Your objective:
Look through the lines below for the word "Mario", and copy every line that has it.

Provided records:
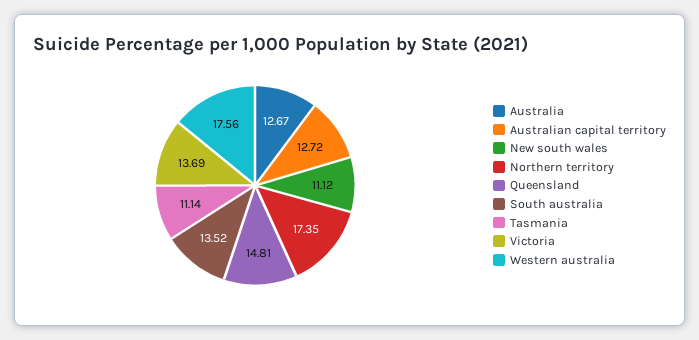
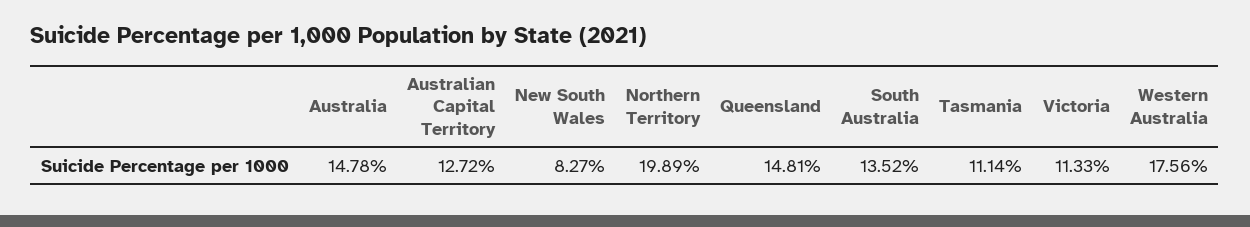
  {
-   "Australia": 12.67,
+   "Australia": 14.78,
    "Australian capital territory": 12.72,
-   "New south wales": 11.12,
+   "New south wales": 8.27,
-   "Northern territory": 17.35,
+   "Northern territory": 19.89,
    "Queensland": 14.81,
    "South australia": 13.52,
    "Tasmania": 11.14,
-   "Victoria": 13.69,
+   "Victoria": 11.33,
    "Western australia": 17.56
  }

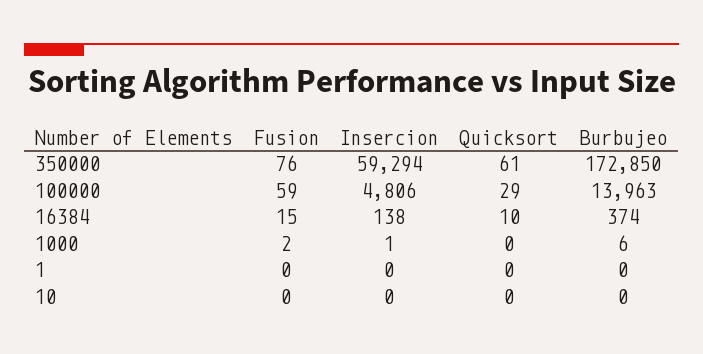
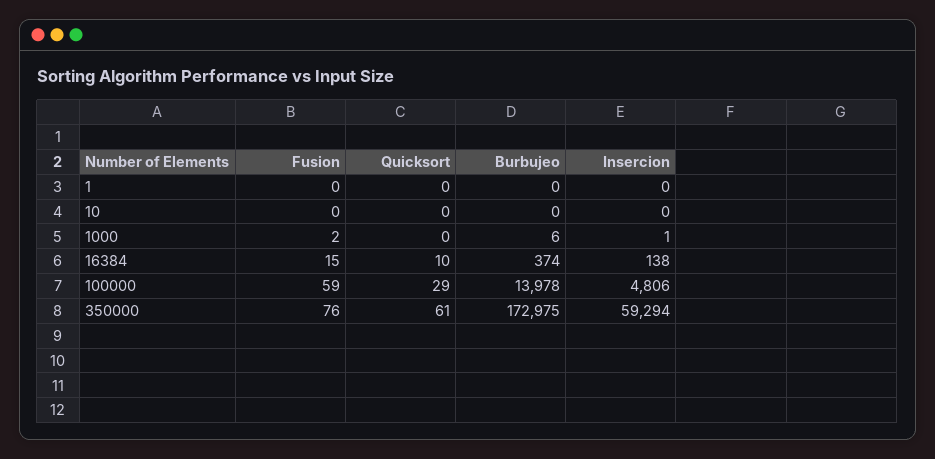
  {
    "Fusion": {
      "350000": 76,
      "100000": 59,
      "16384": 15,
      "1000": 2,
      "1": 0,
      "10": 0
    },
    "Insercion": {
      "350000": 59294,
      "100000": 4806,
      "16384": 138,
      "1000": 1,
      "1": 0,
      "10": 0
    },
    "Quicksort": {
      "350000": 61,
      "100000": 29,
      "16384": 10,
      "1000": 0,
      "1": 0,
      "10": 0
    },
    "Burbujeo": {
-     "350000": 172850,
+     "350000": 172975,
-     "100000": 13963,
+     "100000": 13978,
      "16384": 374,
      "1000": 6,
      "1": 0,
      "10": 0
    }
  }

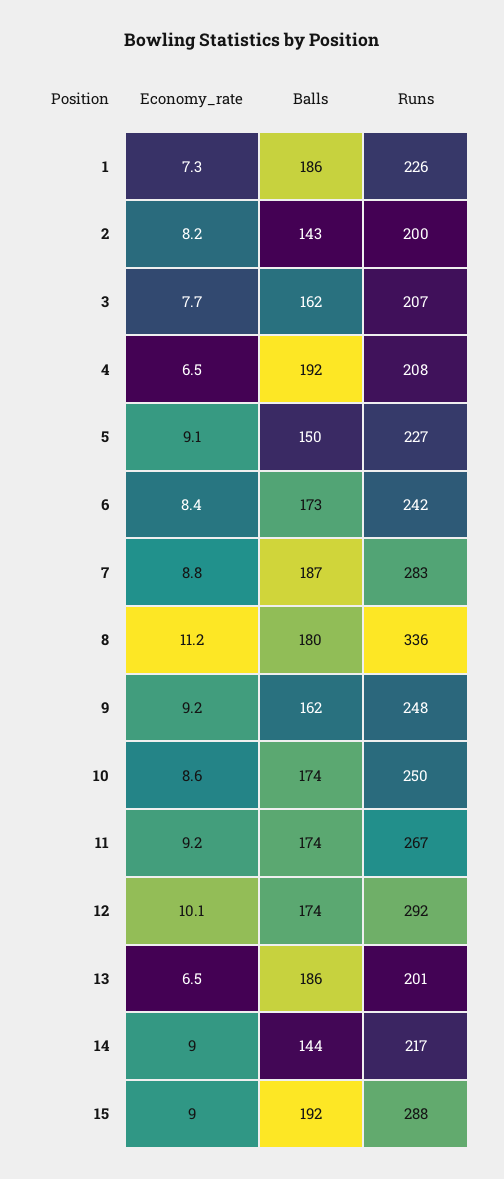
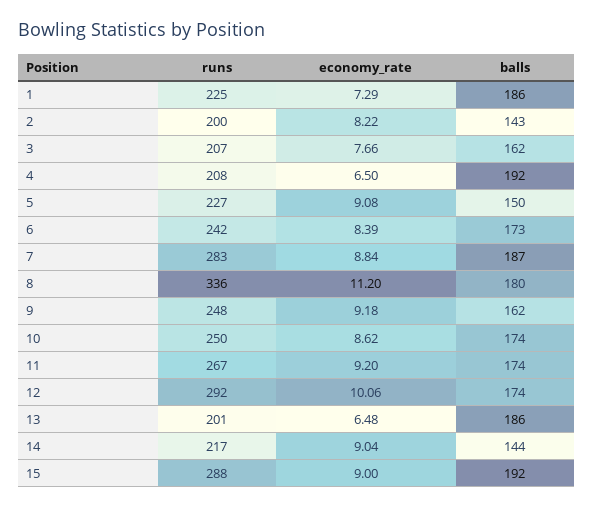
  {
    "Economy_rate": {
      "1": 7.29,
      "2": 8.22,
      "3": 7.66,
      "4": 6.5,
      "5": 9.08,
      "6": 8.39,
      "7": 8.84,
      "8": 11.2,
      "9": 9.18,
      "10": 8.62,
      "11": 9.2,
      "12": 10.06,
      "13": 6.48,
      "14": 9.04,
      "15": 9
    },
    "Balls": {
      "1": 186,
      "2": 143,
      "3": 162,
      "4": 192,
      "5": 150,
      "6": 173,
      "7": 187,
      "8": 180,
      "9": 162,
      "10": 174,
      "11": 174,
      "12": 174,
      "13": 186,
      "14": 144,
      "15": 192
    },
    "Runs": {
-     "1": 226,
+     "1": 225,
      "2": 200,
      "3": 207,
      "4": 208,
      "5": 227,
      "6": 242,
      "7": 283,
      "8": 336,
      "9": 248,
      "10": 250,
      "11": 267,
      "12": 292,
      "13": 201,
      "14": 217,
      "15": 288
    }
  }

...

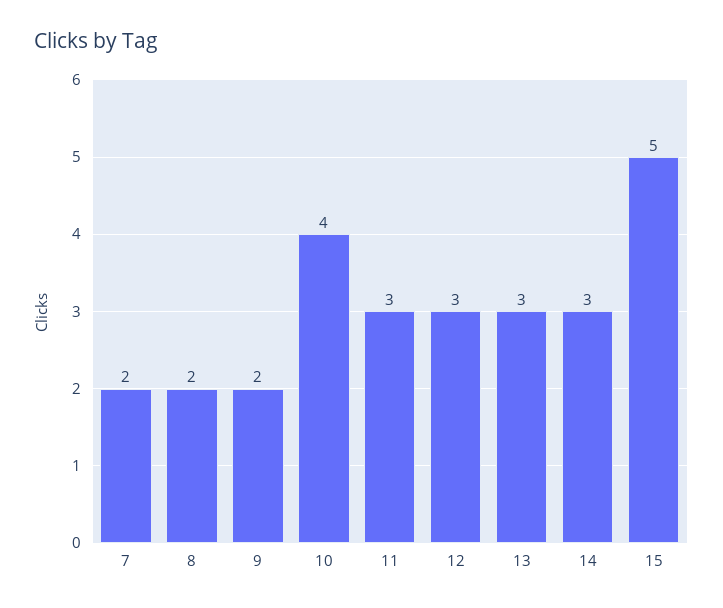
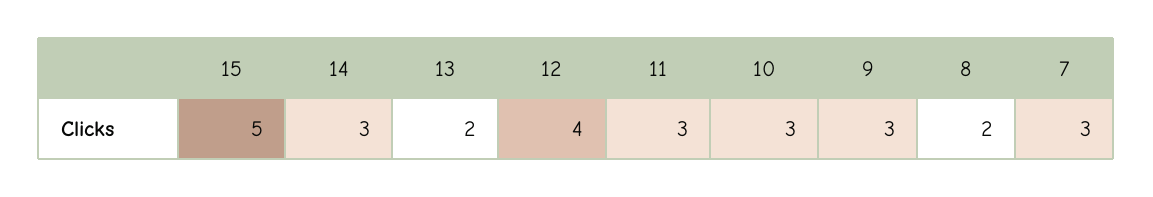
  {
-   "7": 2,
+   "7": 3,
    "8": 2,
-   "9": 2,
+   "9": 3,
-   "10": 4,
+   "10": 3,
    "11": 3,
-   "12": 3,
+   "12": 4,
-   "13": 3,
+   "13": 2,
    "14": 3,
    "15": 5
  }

--

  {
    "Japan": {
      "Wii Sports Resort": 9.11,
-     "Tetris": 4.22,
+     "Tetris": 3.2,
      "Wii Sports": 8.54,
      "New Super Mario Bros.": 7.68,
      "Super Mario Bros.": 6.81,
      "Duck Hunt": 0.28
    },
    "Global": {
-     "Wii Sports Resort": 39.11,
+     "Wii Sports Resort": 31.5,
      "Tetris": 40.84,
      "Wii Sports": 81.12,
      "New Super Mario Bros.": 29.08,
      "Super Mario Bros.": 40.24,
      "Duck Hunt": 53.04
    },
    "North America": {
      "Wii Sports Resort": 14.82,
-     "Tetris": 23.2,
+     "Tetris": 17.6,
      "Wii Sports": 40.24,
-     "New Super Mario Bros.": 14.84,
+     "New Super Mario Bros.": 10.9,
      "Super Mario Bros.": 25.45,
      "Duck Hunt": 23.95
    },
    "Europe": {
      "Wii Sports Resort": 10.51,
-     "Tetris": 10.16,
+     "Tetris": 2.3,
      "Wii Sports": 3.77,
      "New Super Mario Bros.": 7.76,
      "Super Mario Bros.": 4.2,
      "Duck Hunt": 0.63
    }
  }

Output below:
      "New Super Mario Bros.": 7.68,
      "Super Mario Bros.": 6.81,
      "New Super Mario Bros.": 29.08,
      "Super Mario Bros.": 40.24,
-     "New Super Mario Bros.": 14.84,
+     "New Super Mario Bros.": 10.9,
      "Super Mario Bros.": 25.45,
      "New Super Mario Bros.": 7.76,
      "Super Mario Bros.": 4.2,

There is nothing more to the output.